■ WORK ITEM ■
Set down the data that follows, exactly and completely.

■ RAW DATA ■
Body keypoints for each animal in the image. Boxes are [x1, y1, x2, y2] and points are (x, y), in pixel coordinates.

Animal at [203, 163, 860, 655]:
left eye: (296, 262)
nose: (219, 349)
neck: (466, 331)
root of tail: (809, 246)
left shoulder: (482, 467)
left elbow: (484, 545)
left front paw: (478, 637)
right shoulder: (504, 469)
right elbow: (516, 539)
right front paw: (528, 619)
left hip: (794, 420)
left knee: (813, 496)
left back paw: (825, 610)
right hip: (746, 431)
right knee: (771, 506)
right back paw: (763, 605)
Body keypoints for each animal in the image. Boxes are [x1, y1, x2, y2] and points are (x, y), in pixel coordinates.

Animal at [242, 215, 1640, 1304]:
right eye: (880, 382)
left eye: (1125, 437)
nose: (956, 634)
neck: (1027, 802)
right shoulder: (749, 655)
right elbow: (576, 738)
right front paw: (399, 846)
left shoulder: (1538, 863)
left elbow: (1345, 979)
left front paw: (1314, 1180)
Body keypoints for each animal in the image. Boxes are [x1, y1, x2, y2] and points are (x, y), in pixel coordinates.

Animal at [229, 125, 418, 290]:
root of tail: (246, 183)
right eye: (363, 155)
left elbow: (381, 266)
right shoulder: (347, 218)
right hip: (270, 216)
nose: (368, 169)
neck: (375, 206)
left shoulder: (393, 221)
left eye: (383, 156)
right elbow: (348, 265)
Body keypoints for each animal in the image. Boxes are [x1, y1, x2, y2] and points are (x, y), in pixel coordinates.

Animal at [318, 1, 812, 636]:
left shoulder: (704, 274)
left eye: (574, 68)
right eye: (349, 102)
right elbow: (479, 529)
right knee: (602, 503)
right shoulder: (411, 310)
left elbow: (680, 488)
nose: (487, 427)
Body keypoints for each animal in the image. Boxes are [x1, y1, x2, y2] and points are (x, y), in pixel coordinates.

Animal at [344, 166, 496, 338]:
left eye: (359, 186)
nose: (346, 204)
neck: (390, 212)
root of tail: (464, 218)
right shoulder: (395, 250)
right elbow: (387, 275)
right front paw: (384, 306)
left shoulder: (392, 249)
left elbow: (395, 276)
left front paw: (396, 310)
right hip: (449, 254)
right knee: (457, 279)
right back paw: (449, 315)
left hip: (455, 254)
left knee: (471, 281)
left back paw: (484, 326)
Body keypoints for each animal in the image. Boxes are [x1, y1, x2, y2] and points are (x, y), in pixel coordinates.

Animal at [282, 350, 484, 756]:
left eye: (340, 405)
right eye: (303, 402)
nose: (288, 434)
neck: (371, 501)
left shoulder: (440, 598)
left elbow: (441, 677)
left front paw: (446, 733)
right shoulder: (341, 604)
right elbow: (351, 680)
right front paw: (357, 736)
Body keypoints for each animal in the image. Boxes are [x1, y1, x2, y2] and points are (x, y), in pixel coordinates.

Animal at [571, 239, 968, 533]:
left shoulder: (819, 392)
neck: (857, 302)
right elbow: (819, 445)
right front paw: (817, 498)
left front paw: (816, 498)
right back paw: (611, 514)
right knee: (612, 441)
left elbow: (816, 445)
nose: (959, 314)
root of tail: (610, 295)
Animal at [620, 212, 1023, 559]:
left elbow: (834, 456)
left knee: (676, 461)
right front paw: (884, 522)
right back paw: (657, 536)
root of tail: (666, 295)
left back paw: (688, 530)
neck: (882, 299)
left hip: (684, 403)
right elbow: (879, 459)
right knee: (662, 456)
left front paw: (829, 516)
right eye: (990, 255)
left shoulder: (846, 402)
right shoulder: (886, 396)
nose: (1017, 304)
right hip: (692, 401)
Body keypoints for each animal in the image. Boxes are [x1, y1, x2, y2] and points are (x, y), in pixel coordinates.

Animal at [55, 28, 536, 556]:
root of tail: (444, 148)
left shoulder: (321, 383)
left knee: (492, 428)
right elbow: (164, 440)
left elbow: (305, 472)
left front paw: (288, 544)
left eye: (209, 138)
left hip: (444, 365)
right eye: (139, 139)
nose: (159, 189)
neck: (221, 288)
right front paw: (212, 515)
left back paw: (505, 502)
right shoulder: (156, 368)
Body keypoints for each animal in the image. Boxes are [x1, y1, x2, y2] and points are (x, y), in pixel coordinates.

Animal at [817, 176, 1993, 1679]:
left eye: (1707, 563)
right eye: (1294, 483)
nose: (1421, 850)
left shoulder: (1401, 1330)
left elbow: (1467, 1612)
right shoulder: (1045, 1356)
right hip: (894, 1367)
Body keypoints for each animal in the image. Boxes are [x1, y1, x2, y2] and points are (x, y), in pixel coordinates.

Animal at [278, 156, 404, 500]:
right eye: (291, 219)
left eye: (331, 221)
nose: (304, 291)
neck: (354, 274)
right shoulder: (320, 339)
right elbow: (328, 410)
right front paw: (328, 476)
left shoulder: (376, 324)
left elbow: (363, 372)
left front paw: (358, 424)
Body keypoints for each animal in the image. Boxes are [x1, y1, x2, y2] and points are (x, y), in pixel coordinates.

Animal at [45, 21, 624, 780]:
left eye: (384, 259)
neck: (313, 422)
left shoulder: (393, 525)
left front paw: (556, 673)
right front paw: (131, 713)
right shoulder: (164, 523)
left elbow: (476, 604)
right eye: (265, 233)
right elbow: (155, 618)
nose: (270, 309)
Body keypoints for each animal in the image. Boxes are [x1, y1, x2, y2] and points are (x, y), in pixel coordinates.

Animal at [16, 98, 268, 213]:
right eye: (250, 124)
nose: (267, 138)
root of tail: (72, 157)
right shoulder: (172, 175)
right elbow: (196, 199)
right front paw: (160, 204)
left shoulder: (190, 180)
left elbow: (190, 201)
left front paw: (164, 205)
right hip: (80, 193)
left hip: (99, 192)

■ RESPONSE ■
Body keypoints for each animal in the image. Boxes are [x1, y1, x2, y2] and points are (x, y), in pixel coordinates.

Animal at [203, 163, 860, 655]:
left eye: (296, 262)
nose: (219, 349)
neck: (466, 331)
root of tail: (809, 246)
left shoulder: (482, 467)
left elbow: (484, 545)
left front paw: (478, 637)
right shoulder: (504, 469)
right elbow: (516, 539)
right front paw: (528, 619)
left hip: (794, 420)
left knee: (813, 496)
left back paw: (825, 610)
right hip: (746, 431)
right knee: (771, 506)
right back paw: (763, 605)
Body keypoints for each animal in the image. Boxes are [x1, y1, x2, y2] and points are (x, y), in pixel coordinates.

Animal at [242, 215, 1640, 1304]:
right eye: (880, 382)
left eye: (1125, 437)
nose: (956, 634)
neck: (1027, 802)
right shoulder: (749, 655)
right elbow: (576, 738)
right front paw: (399, 846)
left shoulder: (1538, 863)
left elbow: (1345, 979)
left front paw: (1314, 1180)
Body keypoints for each animal in the image. Boxes are [x1, y1, x2, y2] and points are (x, y), in pixel coordinates.

Animal at [229, 125, 418, 290]:
root of tail: (246, 183)
right eye: (363, 155)
left elbow: (381, 266)
right shoulder: (347, 218)
right hip: (270, 216)
nose: (368, 169)
neck: (375, 206)
left shoulder: (393, 221)
left eye: (383, 156)
right elbow: (348, 265)
Body keypoints for each animal in the image. Boxes are [x1, y1, x2, y2] and points are (x, y), in pixel coordinates.

Animal at [318, 1, 812, 636]:
left shoulder: (704, 274)
left eye: (574, 68)
right eye: (349, 102)
right elbow: (479, 529)
right knee: (602, 503)
right shoulder: (411, 310)
left elbow: (680, 488)
nose: (487, 427)
Body keypoints for each animal in the image. Boxes are [x1, y1, x2, y2] and points are (x, y), in pixel coordinates.

Animal at [344, 166, 496, 338]:
left eye: (359, 186)
nose: (346, 204)
neck: (390, 212)
root of tail: (464, 218)
right shoulder: (395, 250)
right elbow: (387, 275)
right front paw: (384, 306)
left shoulder: (392, 249)
left elbow: (395, 276)
left front paw: (396, 310)
right hip: (449, 254)
right knee: (457, 279)
right back paw: (449, 315)
left hip: (455, 254)
left knee: (471, 281)
left back paw: (484, 326)
Body keypoints for each animal in the image. Boxes are [x1, y1, x2, y2] and points are (x, y), in pixel coordinates.

Animal at [282, 350, 484, 756]:
left eye: (340, 405)
right eye: (303, 402)
nose: (288, 434)
neck: (371, 501)
left shoulder: (440, 598)
left elbow: (441, 677)
left front paw: (446, 733)
right shoulder: (341, 604)
right elbow: (351, 680)
right front paw: (357, 736)
Body keypoints for each animal in the image. Boxes are [x1, y1, x2, y2] and points are (x, y), in pixel coordinates.

Animal at [571, 239, 968, 533]:
left shoulder: (819, 392)
neck: (857, 302)
right elbow: (819, 445)
right front paw: (817, 498)
left front paw: (816, 498)
right back paw: (611, 514)
right knee: (612, 441)
left elbow: (816, 445)
nose: (959, 314)
root of tail: (610, 295)
Animal at [620, 212, 1023, 559]:
left elbow: (834, 456)
left knee: (676, 461)
right front paw: (884, 522)
right back paw: (657, 536)
root of tail: (666, 295)
left back paw: (688, 530)
neck: (882, 299)
left hip: (684, 403)
right elbow: (879, 459)
right knee: (662, 456)
left front paw: (829, 516)
right eye: (990, 255)
left shoulder: (846, 402)
right shoulder: (886, 396)
nose: (1017, 304)
right hip: (692, 401)
Body keypoints for each animal in the image. Boxes are [x1, y1, x2, y2] and points are (x, y), in pixel coordinates.

Animal at [55, 28, 536, 556]:
root of tail: (444, 148)
left shoulder: (321, 383)
left knee: (492, 428)
right elbow: (164, 440)
left elbow: (305, 472)
left front paw: (288, 544)
left eye: (209, 138)
left hip: (444, 365)
right eye: (139, 139)
nose: (159, 189)
neck: (221, 288)
right front paw: (212, 515)
left back paw: (505, 502)
right shoulder: (156, 368)
Body keypoints for each animal in the image. Boxes are [x1, y1, x2, y2] and points are (x, y), in pixel coordinates.

Animal at [817, 176, 1993, 1679]:
left eye: (1707, 563)
right eye: (1294, 483)
nose: (1421, 850)
left shoulder: (1401, 1330)
left elbow: (1467, 1612)
right shoulder: (1045, 1356)
right hip: (894, 1367)
Body keypoints for each animal in the image. Boxes are [x1, y1, x2, y2] and points are (x, y), in pixel coordinates.

Animal at [278, 156, 404, 500]:
right eye: (291, 219)
left eye: (331, 221)
nose: (304, 291)
neck: (354, 274)
right shoulder: (320, 339)
right elbow: (328, 410)
right front paw: (328, 476)
left shoulder: (376, 324)
left elbow: (363, 372)
left front paw: (358, 424)
Body keypoints for each animal in the image. Boxes are [x1, y1, x2, y2] and points are (x, y), in pixel coordinates.

Animal at [45, 21, 624, 780]:
left eye: (384, 259)
neck: (313, 422)
left shoulder: (393, 525)
left front paw: (556, 673)
right front paw: (131, 713)
right shoulder: (164, 523)
left elbow: (476, 604)
right eye: (265, 233)
right elbow: (155, 618)
nose: (270, 309)
Body keypoints for each animal in the image. Boxes are [x1, y1, x2, y2] and points are (x, y), in pixel coordinates.

Animal at [16, 98, 268, 213]:
right eye: (250, 124)
nose: (267, 138)
root of tail: (72, 157)
right shoulder: (172, 175)
right elbow: (196, 199)
right front paw: (160, 204)
left shoulder: (190, 180)
left elbow: (190, 201)
left front paw: (164, 205)
right hip: (80, 193)
left hip: (99, 192)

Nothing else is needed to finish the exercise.